YOUTHFUL BRIDE OF AGED GROOM IN JAIL. ~ WEDDING OF DECEMBER AND JUNE HAS USUAL SEQUEL.

January 17, 1909
YOUTHFUL BRIDE OF
AGED GROOM IN JAIL.

WEDDING OF DECEMBER AND
JUNE HAS USUAL SEQUEL.

Couldn't Agree and Finally Husband
of 74 Accused Wife of 18 of Appro-
priating Personal Belongings.
Man Also Arrested.

A tale of two cities -- Sheffield, England and Sheffield, Mo. -- with the variation of the marriage of an old man and a young woman, was told in its second chapter yesterday in Justice Michael Ross's court. There are to be succeeding chapters, too, for the bride and a young man are now in the county jail, sent there on complaint of the husband.

It was December 23 that Benjamin Sellers, only 74, and Emma Vaughn, 18, were married in Independence by Justice L. P. Anderson. Two days later there appeared in The Journal an article about the couple and interview from Sellers, telling how happy he was. But romance has now made a hotel fire exit.

Maybe it should have been said at the beginning of this story that it is a tale of three cities. For, after the expression of happiness from the groom, a dark cloud in the shape of Wakeeney, Kas., appeared on the matrimonial horizon. It was to Wakeeney that the couple took their bridal trip shortly after Christmas.

"They had serenaded us at 527 East Fifth street, where we have been living, when we were married," said Mrs. Sellers yesterday, "but in Wakeeney -- why, there were tin cans in the bed and the noise outside the hotel was awful."

Anyway, Mrs. Sellers came back from Wakeeney feeling anything but cheerful. She said yesterday that she had been sick in bed most of the time since.

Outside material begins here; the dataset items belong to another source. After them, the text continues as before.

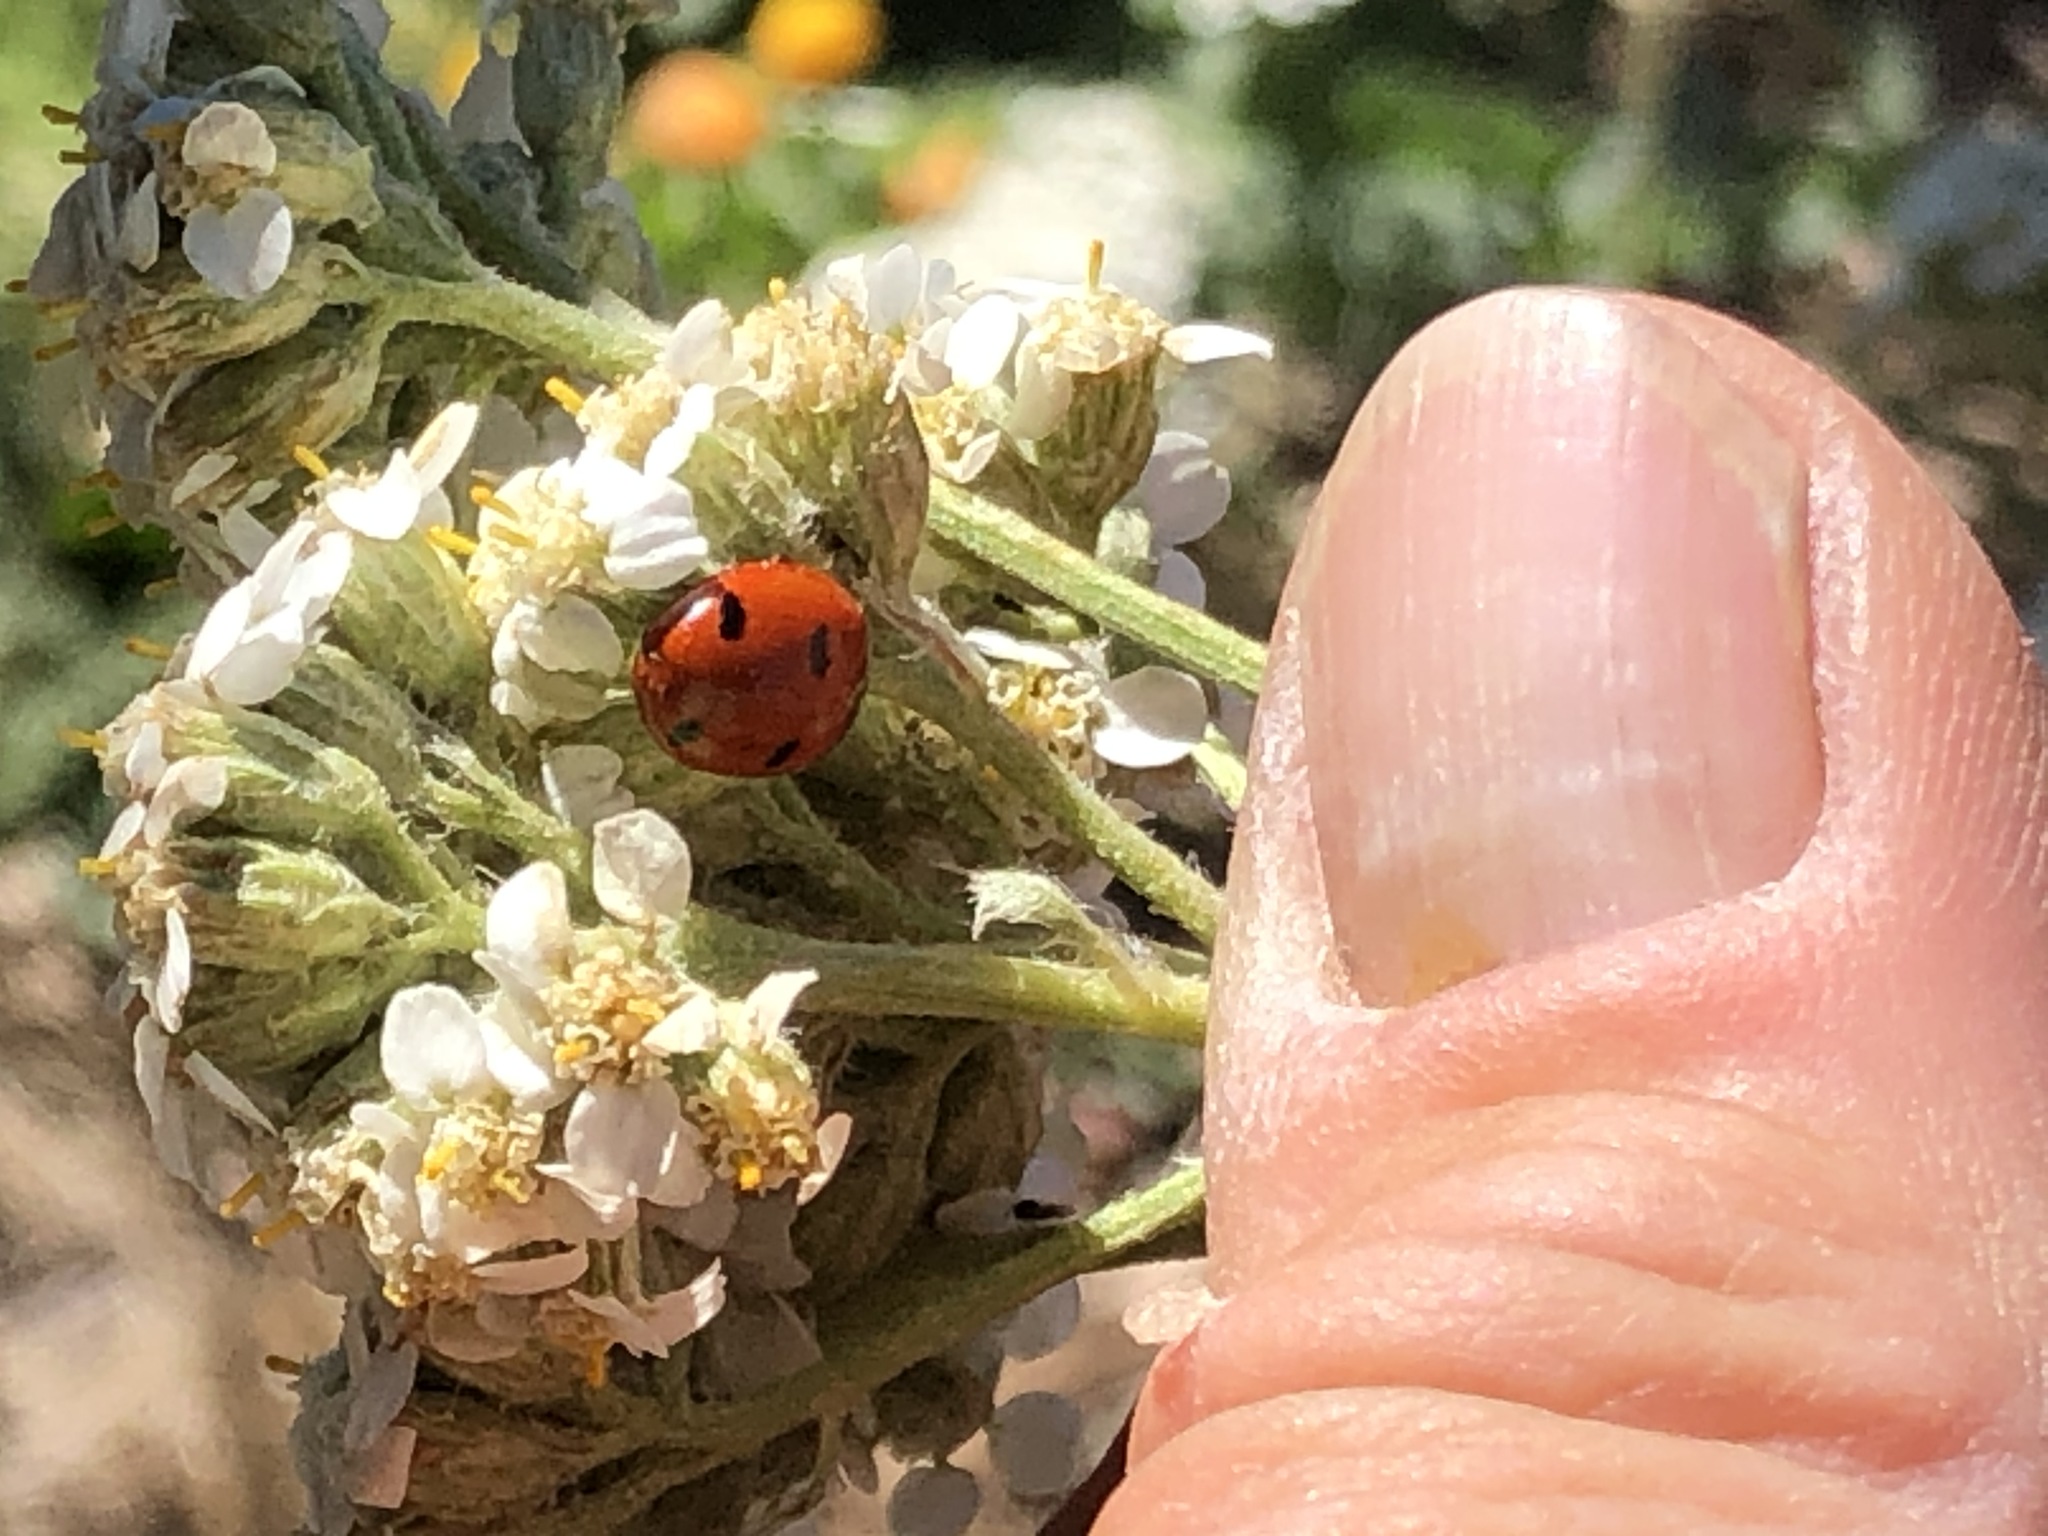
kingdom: Animalia
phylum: Arthropoda
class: Insecta
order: Coleoptera
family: Coccinellidae
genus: Coccinella
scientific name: Coccinella septempunctata
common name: Sevenspotted lady beetle
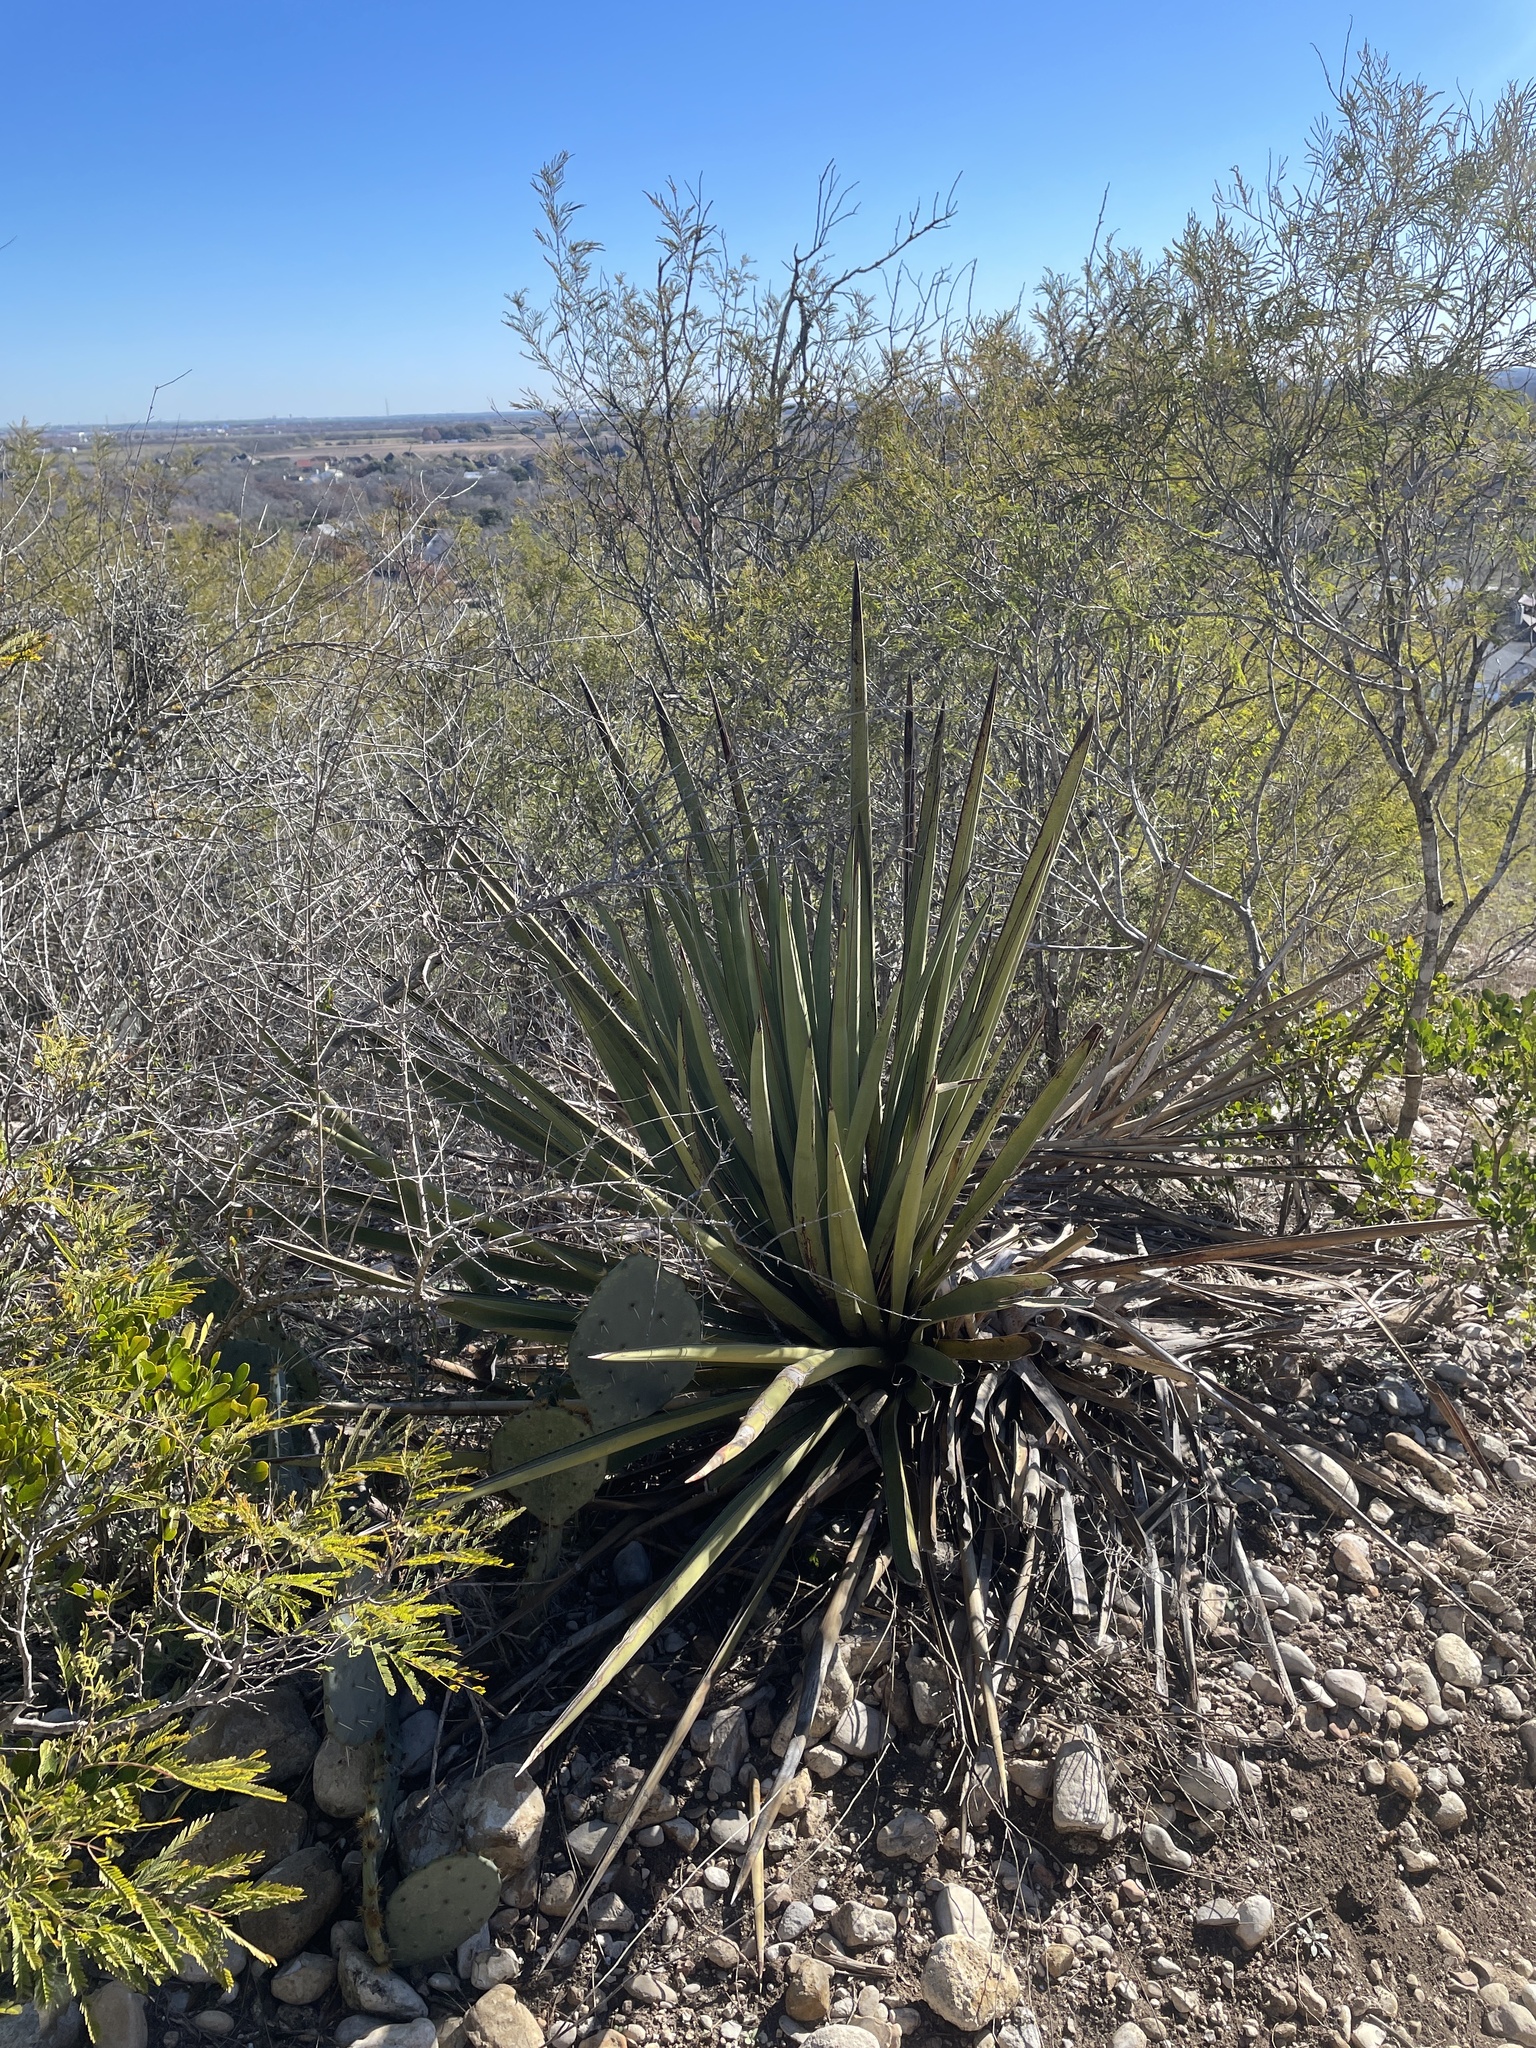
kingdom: Plantae
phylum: Tracheophyta
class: Liliopsida
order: Asparagales
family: Asparagaceae
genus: Yucca
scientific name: Yucca treculiana
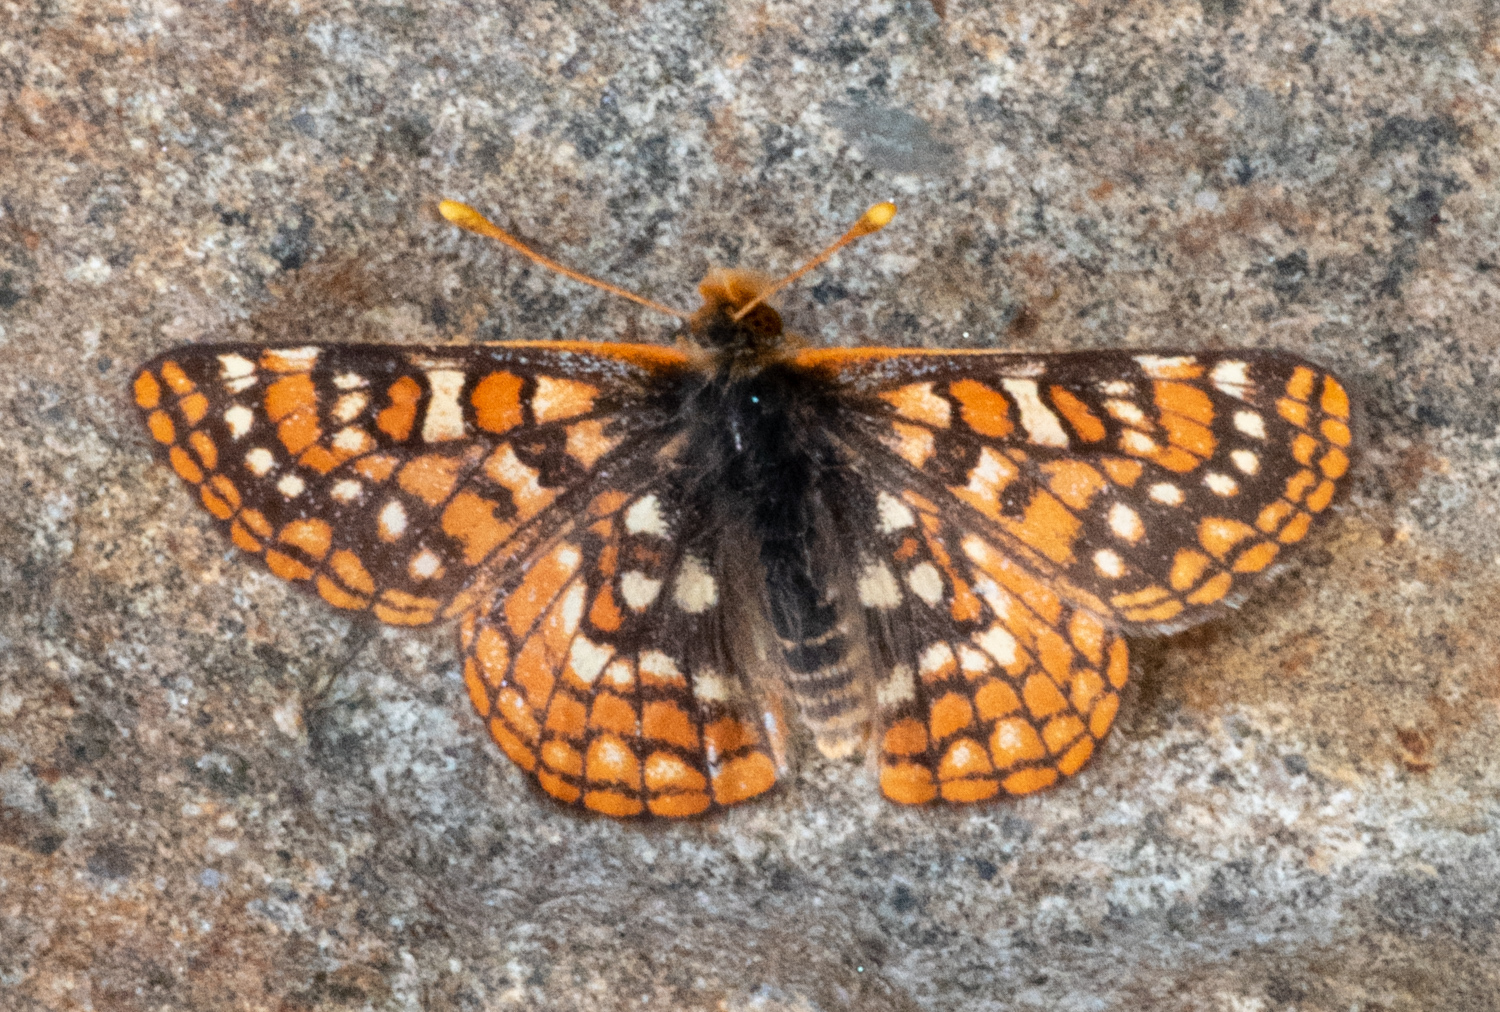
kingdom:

It was yesterday afternoon that Sellers went to the court of Justice Ross and swore out a complaint on which his wife and Leonard C. Coker, a lather 19 years of age, whose home is at 3239 East Sixth street, were arrested. Coker had been staying at the Sellers home, 527 East Fifth, for about a week. He says he boarded there.

SELLERS ALL BROKEN UP.

"It has broken me all up," said Sellers, telling his story in the justice's court. "Why, I travelled with General Tom Thumb, first in Sheffield, England, where I passed show bills, and later until I rose to be his valet. For nearly sixteen years I was with him. The beginning was in 1857.

"After I left that employment, I went to farm in Illinois and later moved to Wakeeney, Kas., where I have property that yields me about $40 a month. That has furnished my living since I came to Kansas City three years ago.

"June 18 a young man brought this girl to my home. She said she was homeless, so I took her in and cared for her. After at time she disappeared and then returned. Always she kept insisting I should marry her, and at last, in December, I consented. She said then, 'Marry me or I will leave you."

HE MISSED SOME RINGS.

"She had not been at my house a week before I missed some rings and jewelry, and she told me she had not taken them. For a time she went under the name of Evelyn LaRue, but her real name was Emma Vaughn."

This is what Mrs. Sellers had to say:

"Why, 'grandpa' -- that's what I always call him -- forced me to marry him. You see, it was this way: A young man named Lester Blume took me to grandpa's house, and told me to take some rings that were there. I did it, and 'grandpa' kept threatening to do things if I did not marry him.

"Coker? I was engaged to him when I was 16. Then I lost track of him for a long time. He came to the house last Thursday after we had been at the roller skating rink, and he's been there since. But so have two of my girl friends, who have been caring for me while I was sick. Have we a large house? Three rooms.

"Yes, papa is a Baptist preacher in Sheffield. He's not preaching at present, he's painting houses."

Both Mrs. Sellers and Coker denied the charge made against them. Sellers has three sons and a daughter living in Wakeeney. His first wife, whom he married when he was 32, died three years ago. Since then he has been in Kansas City. He says he is determined to prosecute.